**PAGE EXCERPT:**
Start of Block
Submission and Pickup of Assignments

Assignment deliverables will be submitted electronically using a drop box in LEARN. Feedback from graders, if available, may be provided on paper, electronically by e-mail, or electronically using LEARN.

Grading and Re-grading

All coursework items, including exams, will be graded on the basis of completeness, correctness, and clarity. Members of the teaching team may also evaluate students' proficiency in the use of software in connection with assignments. Students are encouraged to ask technical questions during office hours, as well as using the online discussion forum.

Where appropriate, students are expected to test their own solutions to problems using appropriate input data. In the event that a student's solution differs substantially from the solution recognized by the teaching team, the student may be asked to provide sample inputs and outputs to evaluate the correctness of their solution.

Students who feel that they have been graded unfairly may request that a coursework item be re-graded, in which case the entire item will be re-graded. As a result, the grade may increase, decrease, or remain unchanged. The teaching team may refuse to re-grade coursework if there is legitimate suspicion that the solution was modified or otherwise tampered with after submission.
End of Block
**DATA EXCERPT:**
Start of Block
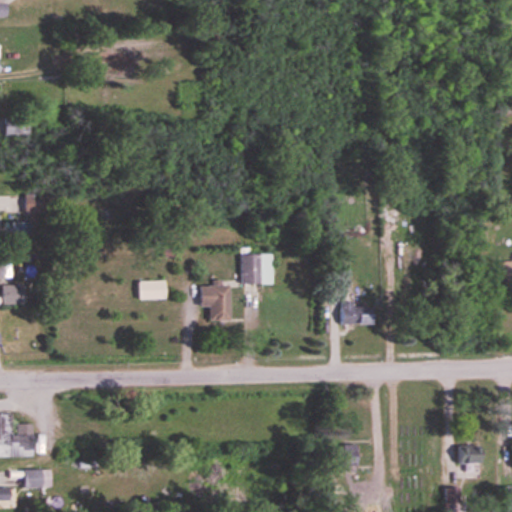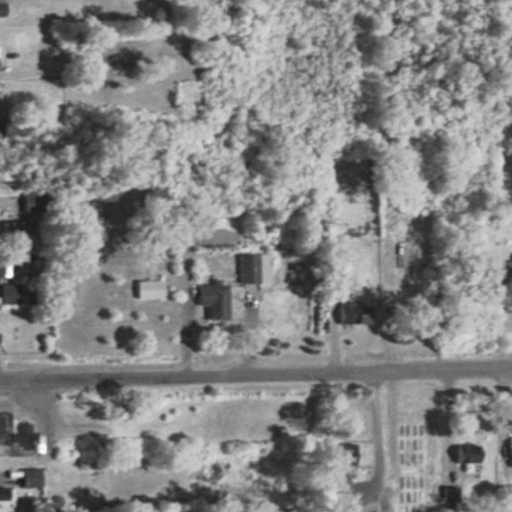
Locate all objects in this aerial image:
End of Block
**INSTRUCTIONS FOR THE TASK:**
Reproduce the passage of the assignment grading policy above that begins with the words containing "Submission and Pickup" and ends with "electronically using LEARN.", copying it word for word.

**SOLUTION TO THIS PROBLEM:**
Submission and Pickup of Assignments

Assignment deliverables will be submitted electronically using a drop box in LEARN. Feedback from graders, if available, may be provided on paper, electronically by e-mail, or electronically using LEARN.